* Page
──────────

« Aujourd’hui, nous avons besoin de vous pour sauver La Librairie ! ». Cet appel à l’aide, lancé par Amélie Georgin et Lysiane Ozanic, fondatrices de La Librairie à Toulouse, se veut le dernier rempart aux difficultés financières auxquelles l’enseigne est confrontée. Lourdement affectée par un déficit de trésorerie causé avant même son ouverture en novembre 2024, celle-ci pourrait ne pas se relever. C’est donc en toute transparence que ses deux gérantes ont partagé leurs difficultés sur la plateforme de financement participatif Ulule, invitant leur clientèle à apporter son soutien.
Une trésorerie en danger
Jusque-là, Amélie Georgin, ancienne manager dans différents secteurs, et sa compagne, Lysiane Ozanic, ostéopathe indépendante, avaient réussi - au prix d’heures de travail innombrables et non rémunérées -, à maintenir le navire à flot. Mais la période estivale, synonyme de ralentissement d’activité, a finalement « eu raison de cet équilibre financier précaire », expliquent les libraires.

Pour comprendre l’origine de ces difficultés, il faut revenir en septembre 2024. À l'époque, les travaux du local d’environ 100 m², idéalement situé dans un quartier historique de la ville Rose, sont presque terminés. Mais à quelques jours de l’inauguration, les deux libraires constatent que certaines zones de l’établissement ne sont pas conformes aux normes de sécurité en vigueur.
Une cagnotte participative pour combler le déficit
Résultat, elles sont contraintes de débourser 15 000 euros supplémentaires et de repousser la date d’ouverture de l’enseigne de deux mois. Un retard qui a privé La Librairie d’une « d’une période génératrice d’activité, la rentrée littéraire, mais également d’une présence commerciale quelques semaines avant les fêtes de fin d’année ». D’après Amélie Georgin, cette absence a causé un manque à gagner d’environ 35 000 euros, marquant des débuts difficiles pour la librairie, dont la trésorerie initiale a donc été amputée de 50 000 euros en totalité.
Avec le lancement d’une cagnotte de financement participatif, les deux libraires espèrent redonner un souffle à leur trésorerie et résorber le déficit actuel. Pour durer dans le temps, un premier palier de 20 000 euros doit être atteint dans un délai de 45 jours. À défaut, les contributions retourneront à leurs donateurs.
Si un second palier est franchi, les libraires prévoient d’allouer 20 000 euros à l’achat et au réassort de livres en prévision des fêtes de fin d’année. Les 10 000 euros restants, sur les 50 000 espérés, seraient investis dans l’acquisition de jeux ludo-éducatifs, de jouets et de papeterie, une offre complémentaire qui permet à la librairie de dégager des marges plus importantes.
« Les livres d’une librairie sont autant de regards sur le monde »

──────────

* Défi
Selon le texte sur La Librairie de Toulouse, quel premier palier la cagnotte doit-elle atteindre, et dans quel délai ?

* Données fournies
──────────

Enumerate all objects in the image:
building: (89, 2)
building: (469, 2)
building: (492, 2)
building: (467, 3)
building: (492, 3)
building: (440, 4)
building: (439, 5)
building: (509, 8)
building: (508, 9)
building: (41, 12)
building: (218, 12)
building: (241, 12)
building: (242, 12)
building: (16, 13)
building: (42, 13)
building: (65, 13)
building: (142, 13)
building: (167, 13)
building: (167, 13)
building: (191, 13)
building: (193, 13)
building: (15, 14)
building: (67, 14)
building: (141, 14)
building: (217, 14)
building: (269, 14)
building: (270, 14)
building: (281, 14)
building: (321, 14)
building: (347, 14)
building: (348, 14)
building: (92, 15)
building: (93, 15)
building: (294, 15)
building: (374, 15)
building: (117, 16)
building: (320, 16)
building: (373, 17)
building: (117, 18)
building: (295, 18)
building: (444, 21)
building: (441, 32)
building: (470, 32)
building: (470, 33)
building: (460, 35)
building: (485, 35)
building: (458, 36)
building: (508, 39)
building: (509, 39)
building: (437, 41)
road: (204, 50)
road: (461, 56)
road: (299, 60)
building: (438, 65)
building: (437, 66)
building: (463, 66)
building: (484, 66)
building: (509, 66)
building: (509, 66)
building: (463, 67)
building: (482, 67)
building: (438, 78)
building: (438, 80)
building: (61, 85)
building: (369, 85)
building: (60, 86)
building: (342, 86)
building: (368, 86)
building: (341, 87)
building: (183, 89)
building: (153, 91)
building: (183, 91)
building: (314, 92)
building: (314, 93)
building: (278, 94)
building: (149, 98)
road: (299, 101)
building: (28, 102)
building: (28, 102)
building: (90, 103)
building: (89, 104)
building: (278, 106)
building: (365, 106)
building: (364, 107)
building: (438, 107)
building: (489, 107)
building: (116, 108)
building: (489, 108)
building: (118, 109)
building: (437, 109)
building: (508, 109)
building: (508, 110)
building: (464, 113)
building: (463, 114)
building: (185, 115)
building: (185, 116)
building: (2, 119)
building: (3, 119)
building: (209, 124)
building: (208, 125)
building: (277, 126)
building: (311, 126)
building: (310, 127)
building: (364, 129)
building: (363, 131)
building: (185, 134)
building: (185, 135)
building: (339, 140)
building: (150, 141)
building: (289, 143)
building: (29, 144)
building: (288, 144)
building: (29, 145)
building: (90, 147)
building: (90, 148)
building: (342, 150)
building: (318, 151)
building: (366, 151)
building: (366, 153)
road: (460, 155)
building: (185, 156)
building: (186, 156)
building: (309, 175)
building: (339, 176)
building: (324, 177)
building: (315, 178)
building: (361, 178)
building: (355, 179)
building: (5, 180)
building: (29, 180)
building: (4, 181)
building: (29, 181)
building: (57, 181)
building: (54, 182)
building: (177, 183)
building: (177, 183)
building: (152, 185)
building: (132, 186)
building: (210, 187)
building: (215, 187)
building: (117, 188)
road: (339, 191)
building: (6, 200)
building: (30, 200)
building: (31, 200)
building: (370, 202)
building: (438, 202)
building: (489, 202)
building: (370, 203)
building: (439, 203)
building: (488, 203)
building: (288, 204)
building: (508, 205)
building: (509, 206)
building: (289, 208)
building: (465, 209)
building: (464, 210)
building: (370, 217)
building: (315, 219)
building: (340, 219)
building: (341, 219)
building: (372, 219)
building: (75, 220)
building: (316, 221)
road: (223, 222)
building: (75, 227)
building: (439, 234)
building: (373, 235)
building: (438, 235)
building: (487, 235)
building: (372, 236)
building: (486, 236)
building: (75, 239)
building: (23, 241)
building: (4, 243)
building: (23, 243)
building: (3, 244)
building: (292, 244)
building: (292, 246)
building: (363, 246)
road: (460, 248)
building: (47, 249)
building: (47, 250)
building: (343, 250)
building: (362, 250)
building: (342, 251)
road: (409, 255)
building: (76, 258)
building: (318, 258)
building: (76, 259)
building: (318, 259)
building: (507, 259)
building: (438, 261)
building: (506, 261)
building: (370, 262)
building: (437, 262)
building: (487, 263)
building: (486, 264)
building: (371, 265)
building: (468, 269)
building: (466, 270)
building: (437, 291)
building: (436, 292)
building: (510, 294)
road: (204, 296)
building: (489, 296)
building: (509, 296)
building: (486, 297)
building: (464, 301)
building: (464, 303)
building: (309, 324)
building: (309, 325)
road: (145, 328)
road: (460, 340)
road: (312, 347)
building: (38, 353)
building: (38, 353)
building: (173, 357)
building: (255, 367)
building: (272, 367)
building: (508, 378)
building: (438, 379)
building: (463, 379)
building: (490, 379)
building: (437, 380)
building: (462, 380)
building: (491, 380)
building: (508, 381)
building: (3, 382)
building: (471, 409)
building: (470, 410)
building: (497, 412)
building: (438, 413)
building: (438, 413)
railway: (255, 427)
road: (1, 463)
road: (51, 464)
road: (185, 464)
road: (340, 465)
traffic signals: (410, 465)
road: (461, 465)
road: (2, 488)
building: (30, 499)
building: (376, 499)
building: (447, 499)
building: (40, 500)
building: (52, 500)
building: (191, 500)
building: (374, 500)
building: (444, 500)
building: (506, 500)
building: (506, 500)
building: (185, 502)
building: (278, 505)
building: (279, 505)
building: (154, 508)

──────────

* Résultat
20 000 euros dans un délai de 45 jours.